A change in the VHI's corporate status as a result of the White Paper would also allow the group to regularise Mr Tattan's employment status. He is currently employed under contract as an acting chief executive, a move which allows the VHI to pay more than a permanent chief executive would otherwise receive under Government guidelines on pay for top management in the semi-state sector.

"It is far from satisfactory that the board is not in a position to appoint a permanent chief executive because of Government constraints on the remuneration package which it can offer. The problem of remuneration levels for top management in the semi-state sector becomes an increasing difficulty with the continuation of the country's economic success," VHI chairman Mr Derry Hussey states in the annual report.

Mr Tattan has already said that VHI will need up to £60 million in new investment and that the provider of those funds will require a return on that investment. Consultants PricewaterhouseCoopers have already said that the introduction of an outside investor might require a 20 per cent increase in premiums, although Mr Tattan has played down the prospect of a premium rise purely to reimburse an outside investor. "We have to reimburse an investor, but our bottom line shows that we can do that without necessarily increasing premiums - by providing new products, enhancement of existing products and better cost containment," he said.

He added that VHI could be become involved in primary healthcare if its statutes were changed to allow it do so, and also said that the group could become involved in providing dental/orthodontic insurance as well as occupational healthcare.

Mr Tattan warned that, while this year's profits from VHI are a record, "they are still not enough to fully reimburse all that investment that will need to be made". He said: "There are many ways to improve the bottom line and not just through increasing premiums.
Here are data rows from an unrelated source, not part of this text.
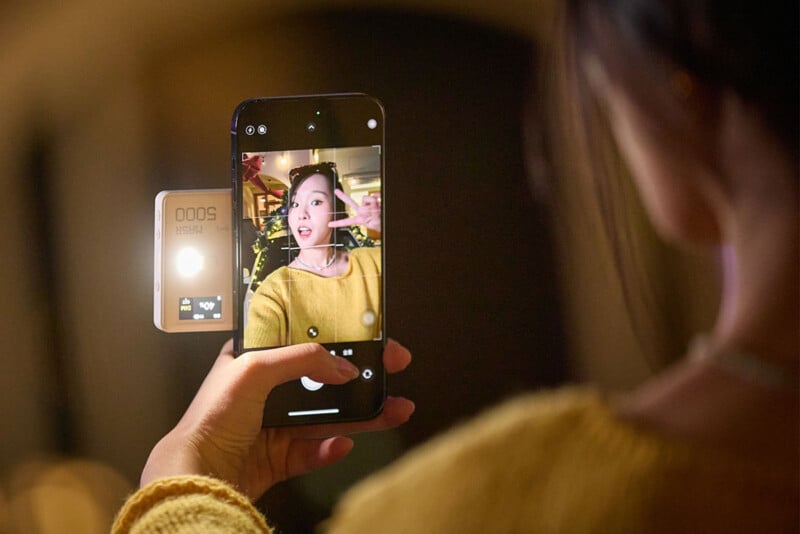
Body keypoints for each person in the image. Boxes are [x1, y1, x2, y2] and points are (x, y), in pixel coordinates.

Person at [113, 1, 798, 532]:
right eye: (297, 204)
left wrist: (183, 481)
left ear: (681, 89)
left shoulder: (491, 505)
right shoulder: (279, 287)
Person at [245, 162, 383, 349]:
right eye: (295, 203)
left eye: (316, 202)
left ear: (336, 212)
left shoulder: (371, 263)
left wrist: (385, 229)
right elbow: (257, 363)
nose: (301, 214)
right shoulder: (274, 290)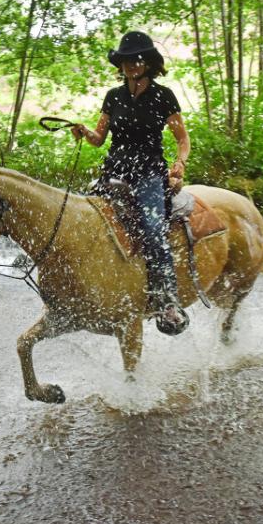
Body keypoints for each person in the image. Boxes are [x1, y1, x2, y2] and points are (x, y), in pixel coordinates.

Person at [71, 30, 190, 335]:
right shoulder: (113, 96)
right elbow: (99, 140)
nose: (131, 65)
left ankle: (168, 300)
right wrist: (85, 132)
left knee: (153, 229)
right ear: (120, 65)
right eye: (126, 61)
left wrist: (179, 164)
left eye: (137, 60)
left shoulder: (164, 95)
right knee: (84, 218)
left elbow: (182, 138)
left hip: (149, 173)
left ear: (148, 62)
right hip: (115, 170)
Premiums will go up from September 1st, but they will be accompanied by product enhancement."

There is no doubt that VHI has been transformed in recent years. Its financial fortunes have improved significantly despite the arrival of BUPA on the Irish market as a rival health insurer. BUPA has built up a customer base of more than 100,000, but is still well short of the VHI's 1.46 million - a rise of 64,000 on last year. More than 340,000 of VHI's subscribers also joined its Options programme, which provides enhanced benefits.

Claims paid by the VHI rose by 9.5 per cent to £322 million, but this pay-out was more than covered by the 12.7 per cent increase in premium income to £343 million.